TASK DIRECTIONS: Return every line in the items that contains the word "Monteurwohnung".

────────

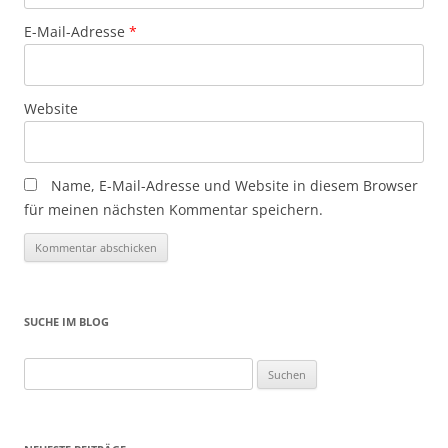
E-Mail-Adresse
*
Website
Name, E-Mail-Adresse und Website in diesem Browser
für meinen nächsten Kommentar speichern.
SUCHE IM BLOG
Suchen
nach:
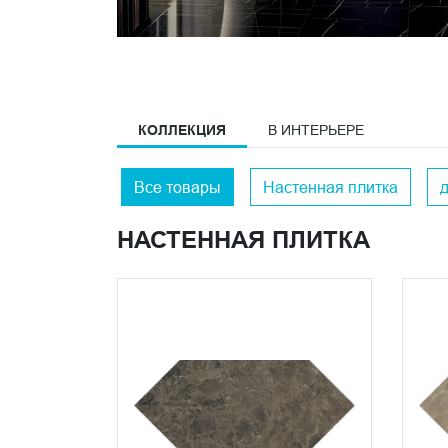
КОЛЛЕКЦИЯ
В ИНТЕРЬЕРЕ
Все товары
Настенная плитка
НАСТЕННАЯ ПЛИТКА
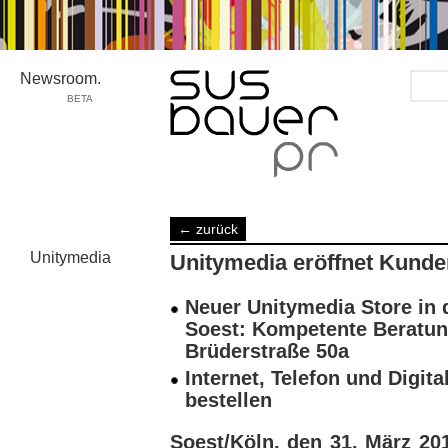
Newsroom.
BETA
Media/Telco
← zurück
›
deutsch
Unitymedia
Unitymedia eröffnet Kunden
Kunden
›
Unitymedia
Neuer Unitymedia Store in
Soest: Kompetente Beratun
Brüderstraße 50a
Internet, Telefon und Digita
bestellen
Soest/Köln, den 31. März 2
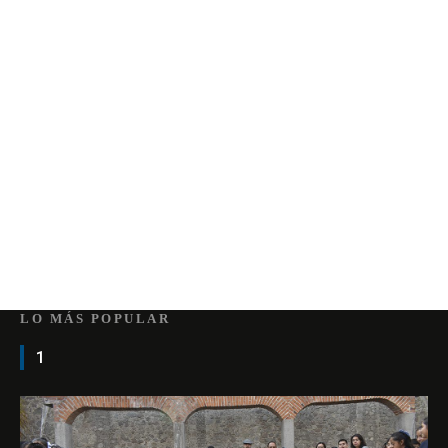
LO MÁS POPULAR
1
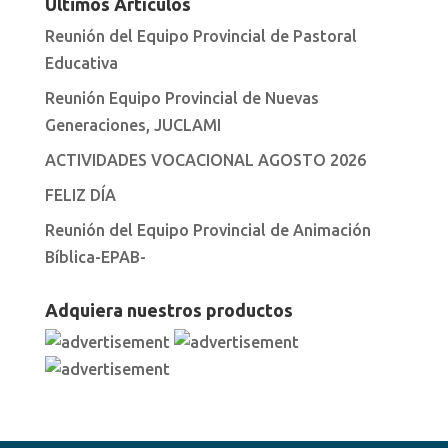
Ultimos Artículos
Reunión del Equipo Provincial de Pastoral
Educativa
Reunión Equipo Provincial de Nuevas
Generaciones, JUCLAMI
ACTIVIDADES VOCACIONAL AGOSTO 2026
FELIZ DÍA
Reunión del Equipo Provincial de Animación
Bíblica-EPAB-
Adquiera nuestros productos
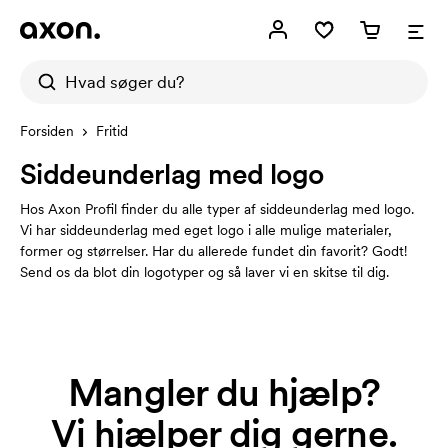
Forsiden
Fritid
Siddeunderlag med logo
Hos Axon Profil finder du alle typer af siddeunderlag med logo.
Vi har siddeunderlag med eget logo i alle mulige materialer,
former og størrelser. Har du allerede fundet din favorit? Godt!
Send os da blot din logotyper og så laver vi en skitse til dig.
Mangler du hjælp?
Vi hjælper dig gerne.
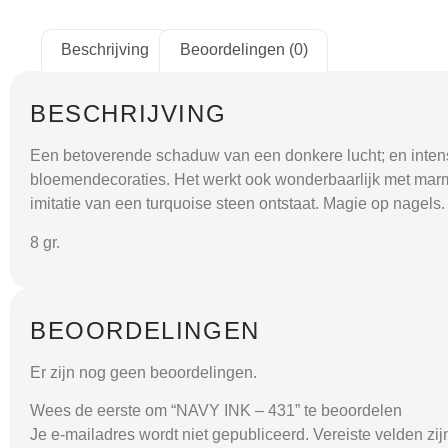
Beschrijving
Beoordelingen (0)
BESCHRIJVING
Een betoverende schaduw van een donkere lucht; en intens 
bloemendecoraties. Het werkt ook wonderbaarlijk met marme
imitatie van een turquoise steen ontstaat. Magie op nagels.
8 gr.
BEOORDELINGEN
Er zijn nog geen beoordelingen.
Wees de eerste om “NAVY INK – 431” te beoordelen
Je e-mailadres wordt niet gepubliceerd.
Vereiste velden zi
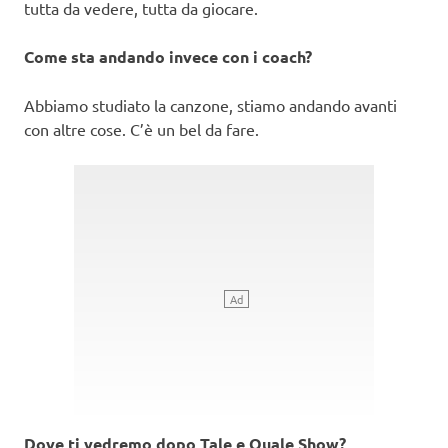
tutta da vedere, tutta da giocare.
Come sta andando invece con i coach?
Abbiamo studiato la canzone, stiamo andando avanti
con altre cose. C’è un bel da fare.
Dove ti vedremo dopo Tale e Quale Show?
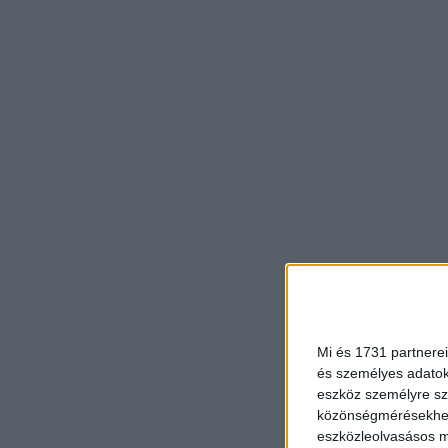
Mi és 1731 partnerei
és személyes adatoka
eszköz személyre sz
közönségmérésekhez 
eszközleolvasásos mó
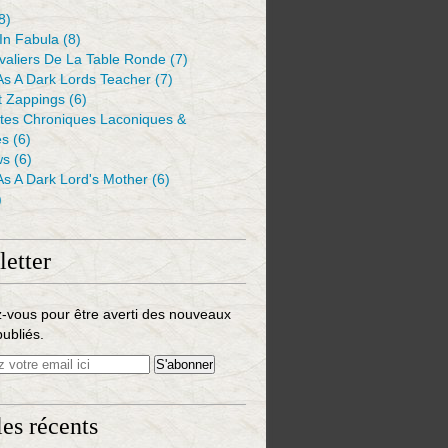
8)
 In Fabula
(8)
valiers De La Table Ronde
(7)
As A Dark Lords Teacher
(7)
t Zappings
(6)
ntes Chroniques Laconiques &
es
(6)
ws
(6)
As A Dark Lord's Mother
(6)
)
etter
-vous pour être averti des nouveaux
publiés.
les récents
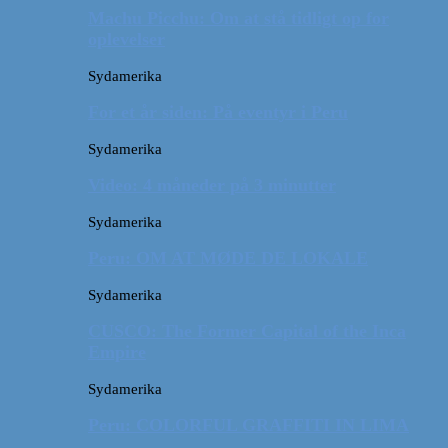
Machu Picchu: Om at stå tidligt op for
oplevelser
Sydamerika
For et år siden: På eventyr i Peru
Sydamerika
Video: 4 måneder på 3 minutter
Sydamerika
Peru: OM AT MØDE DE LOKALE
Sydamerika
CUSCO: The Former Capital of the Inca
Empire
Sydamerika
Peru: COLORFUL GRAFFITI IN LIMA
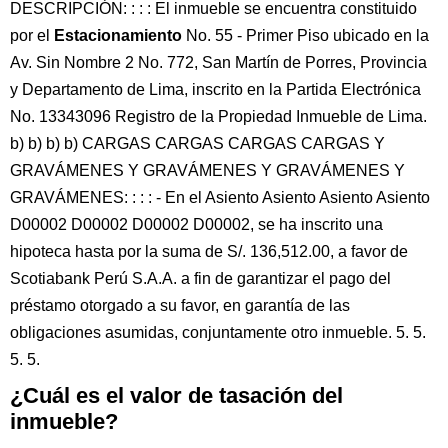
DESCRIPCIÓN: : : : El inmueble se encuentra constituido
por el
Estacionamiento
No. 55 - Primer Piso ubicado en la
Av. Sin Nombre 2 No. 772, San Martín de Porres, Provincia
y Departamento de Lima, inscrito en la Partida Electrónica
No. 13343096 Registro de la Propiedad Inmueble de Lima.
b) b) b) b) CARGAS CARGAS CARGAS CARGAS Y
GRAVÁMENES Y GRAVÁMENES Y GRAVÁMENES Y
GRAVÁMENES: : : : - En el Asiento Asiento Asiento Asiento
D00002 D00002 D00002 D00002, se ha inscrito una
hipoteca hasta por la suma de S/. 136,512.00, a favor de
Scotiabank Perú S.A.A. a fin de garantizar el pago del
préstamo otorgado a su favor, en garantía de las
obligaciones asumidas, conjuntamente otro inmueble. 5. 5.
5. 5.
¿Cuál es el valor de tasación del
inmueble?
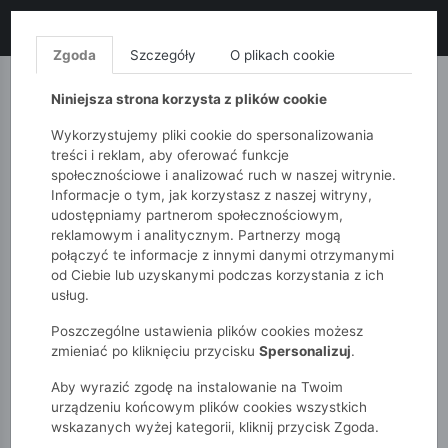
LIKWIDACJA KOLEKCJI!
+ ekstra
-10% z kodem: ALL10
(zakupy
od 120zł) 💣
KUP TERAZ!
Zgoda
Szczegóły
O plikach cookie
MONNARI
QUIOSQUE
FEMESTAGE
Niniejsza strona korzysta z plików cookie
Wykorzystujemy pliki cookie do spersonalizowania
treści i reklam, aby oferować funkcje
społecznościowe i analizować ruch w naszej witrynie.
Informacje o tym, jak korzystasz z naszej witryny,
udostępniamy partnerom społecznościowym,
reklamowym i analitycznym. Partnerzy mogą
połączyć te informacje z innymi danymi otrzymanymi
od Ciebie lub uzyskanymi podczas korzystania z ich
51015kids
Dziewczynki 2-7 lat
usług.
Komplet ubrań na lato - bluzka i legginsy
Poszczególne ustawienia plików cookies możesz
zmieniać po kliknięciu przycisku
Spersonalizuj
.
Aby wyrazić zgodę na instalowanie na Twoim
urządzeniu końcowym plików cookies wszystkich
wskazanych wyżej kategorii, kliknij przycisk Zgoda.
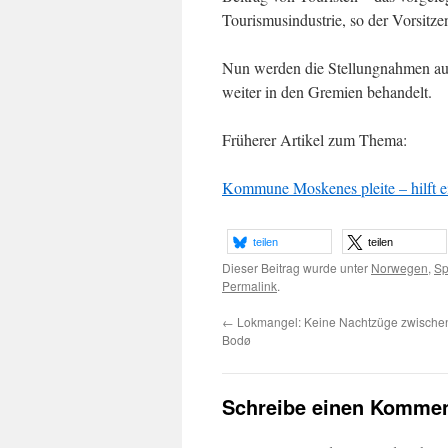
Tourismusindustrie, so der Vorsitz
Nun werden die Stellungnahmen aus 
weiter in den Gremien behandelt.
Früherer Artikel zum Thema:
Kommune Moskenes pleite – hilft 
teilen
teilen
Dieser Beitrag wurde unter
Norwegen
,
Sp
Permalink
.
←
Lokmangel: Keine Nachtzüge zwische
Bodø
Schreibe einen Kommen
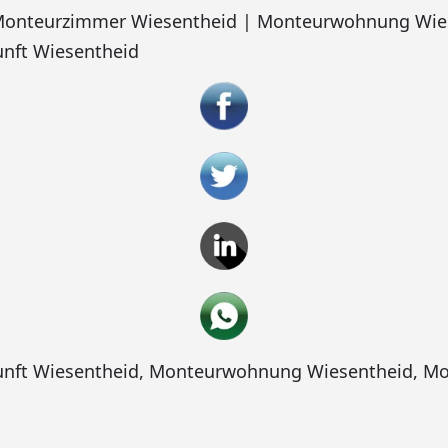
 Monteurzimmer Wiesentheid | Monteurwohnung Wie
nft Wiesentheid
nft Wiesentheid
,
Monteurwohnung Wiesentheid
,
Mo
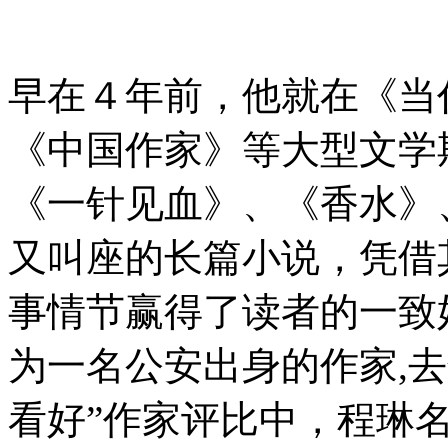
早在４年前，他就在《当
《中国作家》等大型文学
《一针见血》、《香水》
又叫座的长篇小说，凭借
事情节赢得了读者的一致
为一名公安出身的作家,
看好”作家评比中，程琳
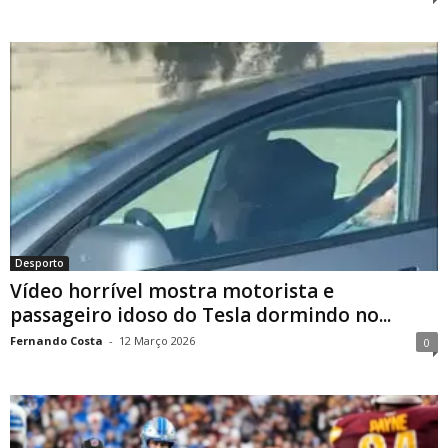
Desporto
Vídeo horrível mostra motorista e
passageiro idoso do Tesla dormindo no...
Fernando Costa
-
12 Março 2026
0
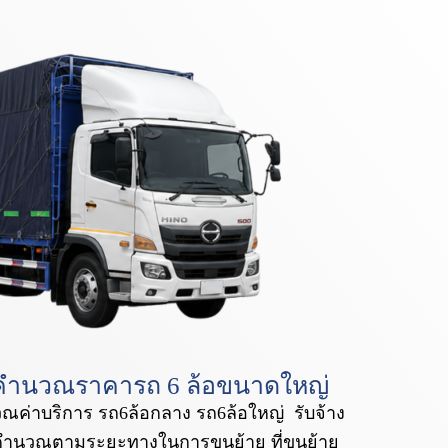
คำนวณราคารถ 6 ล้อขนาดใหญ่
ณค่าบริการ รถ6ล้อกลาง รถ6ล้อใหญ่ รับจ้าง
ำนวณตามระยะทางในการขนย้าย ที่ขนย้าย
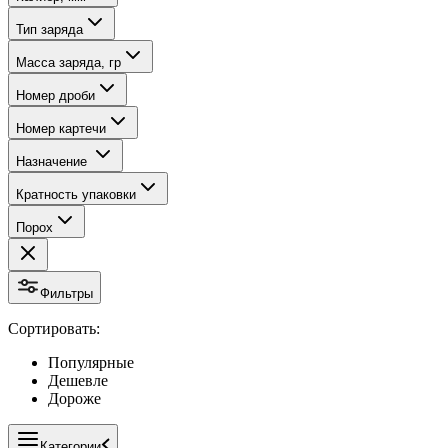
Тип заряда
Масса заряда, гр
Номер дроби
Номер картечи
Назначение
Кратность упаковки
Порох
Фильтры
Сортировать:
Популярные
Дешевле
Дороже
Категории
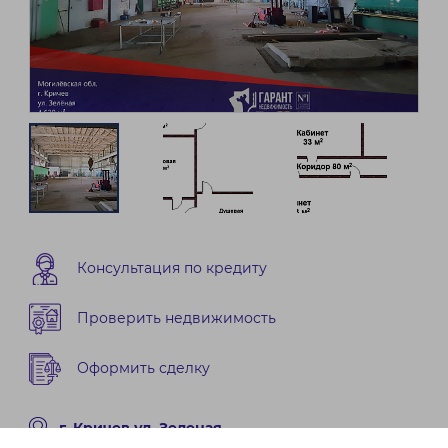
Консультация по кредиту
Проверить недвижимость
Оформить сделку
г. Кричев ул. Зеленая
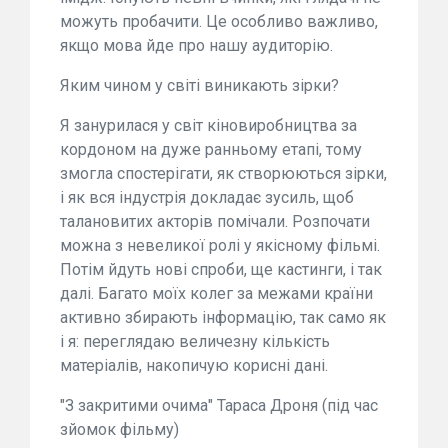
можуть пробачити. Це особливо важливо,
якщо мова йде про нашу аудиторію.
Яким чином у світі виникають зірки?
Я занурилася у світ кіновиробництва за
кордоном на дуже ранньому етапі, тому
змогла спостерігати, як створюються зірки,
і як вся індустрія докладає зусиль, щоб
талановитих акторів помічали. Розпочати
можна з невеликої ролі у якісному фільмі.
Потім йдуть нові спроби, ще кастинги, і так
далі. Багато моїх колег за межами країни
активно збирають інформацію, так само як
і я: переглядаю величезну кількість
матеріалів, накопичую корисні дані.
"З закритими очима" Тараса Дроня (під час
зйомок фільму)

────────

COMPLETED TASK:
 Monteurzimmer Wiesentheid | Monteurwohnung Wie
Monteurwohnung Wiesentheid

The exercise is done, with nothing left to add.